Im New Yorker Gerichtssaal nahm der venezolanische Staatschef Nicolás Maduro mit fester Miene Platz, um sich den schweren Vorwürfen der US-Justiz zu stellen. Der 63-jährige Politiker ergriff die Gelegenheit, um sich offiziell für nicht schuldig zu erklären. Nach Informationen der renommierten 'New York Times' war dies der Auftakt einer juristischen Auseinandersetzung, die international mit großem Interesse verfolgt wird. Auch Maduros Ehefrau, Cilia Flores, äußerte sich auf ähnliche Weise und wies die Anschuldigungen zurück. Die spektakuläre Festnahme des Paares durch US-Spezialkräfte warf hohe Wellen. Beide wurden in einer nächtlichen Aktion in Venezuela aufgespürt und sicher in eine Haftanstalt in New York gebracht.

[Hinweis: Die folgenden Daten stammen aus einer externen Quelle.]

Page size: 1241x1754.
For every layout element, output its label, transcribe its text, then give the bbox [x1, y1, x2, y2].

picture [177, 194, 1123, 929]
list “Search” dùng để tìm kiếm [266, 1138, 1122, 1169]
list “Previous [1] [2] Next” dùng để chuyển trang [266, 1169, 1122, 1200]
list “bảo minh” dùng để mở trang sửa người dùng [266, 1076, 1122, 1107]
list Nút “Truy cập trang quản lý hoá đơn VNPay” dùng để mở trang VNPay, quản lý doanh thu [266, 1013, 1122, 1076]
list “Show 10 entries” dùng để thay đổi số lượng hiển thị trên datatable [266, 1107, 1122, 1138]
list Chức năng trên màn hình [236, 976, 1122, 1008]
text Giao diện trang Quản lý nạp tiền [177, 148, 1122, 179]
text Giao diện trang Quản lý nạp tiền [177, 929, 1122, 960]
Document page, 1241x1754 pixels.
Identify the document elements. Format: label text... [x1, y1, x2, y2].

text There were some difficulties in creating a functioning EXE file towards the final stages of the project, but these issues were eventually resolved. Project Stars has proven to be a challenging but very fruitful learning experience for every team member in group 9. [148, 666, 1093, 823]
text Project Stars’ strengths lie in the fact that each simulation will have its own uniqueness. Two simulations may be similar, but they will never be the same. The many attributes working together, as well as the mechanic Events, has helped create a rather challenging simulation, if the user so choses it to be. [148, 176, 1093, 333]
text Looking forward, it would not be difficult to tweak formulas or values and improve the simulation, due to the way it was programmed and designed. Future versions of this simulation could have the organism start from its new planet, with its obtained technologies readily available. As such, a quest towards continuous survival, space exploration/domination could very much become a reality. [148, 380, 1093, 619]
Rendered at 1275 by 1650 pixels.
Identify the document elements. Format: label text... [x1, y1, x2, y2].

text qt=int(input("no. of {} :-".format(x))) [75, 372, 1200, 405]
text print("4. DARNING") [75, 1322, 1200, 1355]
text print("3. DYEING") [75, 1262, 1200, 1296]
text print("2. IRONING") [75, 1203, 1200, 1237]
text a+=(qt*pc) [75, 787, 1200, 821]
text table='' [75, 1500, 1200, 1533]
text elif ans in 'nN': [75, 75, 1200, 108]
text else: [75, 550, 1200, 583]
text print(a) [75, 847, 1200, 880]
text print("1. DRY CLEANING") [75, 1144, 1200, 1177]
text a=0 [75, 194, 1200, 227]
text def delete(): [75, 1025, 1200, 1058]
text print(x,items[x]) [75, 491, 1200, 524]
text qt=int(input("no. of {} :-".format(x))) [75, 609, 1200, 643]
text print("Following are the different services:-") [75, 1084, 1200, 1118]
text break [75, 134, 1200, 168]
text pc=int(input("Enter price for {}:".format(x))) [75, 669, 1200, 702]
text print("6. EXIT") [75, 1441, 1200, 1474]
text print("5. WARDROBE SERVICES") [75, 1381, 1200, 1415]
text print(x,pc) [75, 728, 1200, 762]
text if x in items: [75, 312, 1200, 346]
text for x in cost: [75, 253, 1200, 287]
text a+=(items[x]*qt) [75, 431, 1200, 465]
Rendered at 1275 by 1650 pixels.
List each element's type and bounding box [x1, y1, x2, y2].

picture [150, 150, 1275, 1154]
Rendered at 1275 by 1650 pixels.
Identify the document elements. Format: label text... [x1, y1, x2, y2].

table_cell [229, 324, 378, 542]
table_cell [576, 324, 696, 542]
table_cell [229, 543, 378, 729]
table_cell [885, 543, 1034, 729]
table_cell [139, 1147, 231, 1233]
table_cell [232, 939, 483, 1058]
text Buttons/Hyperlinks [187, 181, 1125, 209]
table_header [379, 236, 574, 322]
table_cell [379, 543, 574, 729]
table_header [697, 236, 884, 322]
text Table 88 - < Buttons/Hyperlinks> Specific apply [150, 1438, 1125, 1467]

Die Liste der Vorwürfe gegen Maduro ist lang und schwerwiegend: Von 'Verschwörung zum Drogenterrorismus' bis hin zur Beteiligung am massiven 'Kokainimport' in die Vereinigten Staaten – die Anklagen zeichnen ein komplexes Bild eines politisch motivierten Drogennetzwerks. Unterdessen werfen US-Ermittler dem venezolanischen Staatschef vor, seine fragwürdige Machtstellung, erworben durch Wahlmanipulation, für lukrative Drogengeschäfte ausgenutzt zu haben. Dabei sollen erhebliche Mengen an Kokain in die USA geschleust worden sein, von denen Maduro persönlich profitiert haben soll.
Weitere Anschuldigungen betreffen den Besitz und die Konspiration zu Kriegswaffen sowie Sprengstoff. Neben Maduro und seiner Ehefrau stehen auch sein Sohn und hochrangige venezolanische Politiker im Visier der Justiz als Mitangeklagte.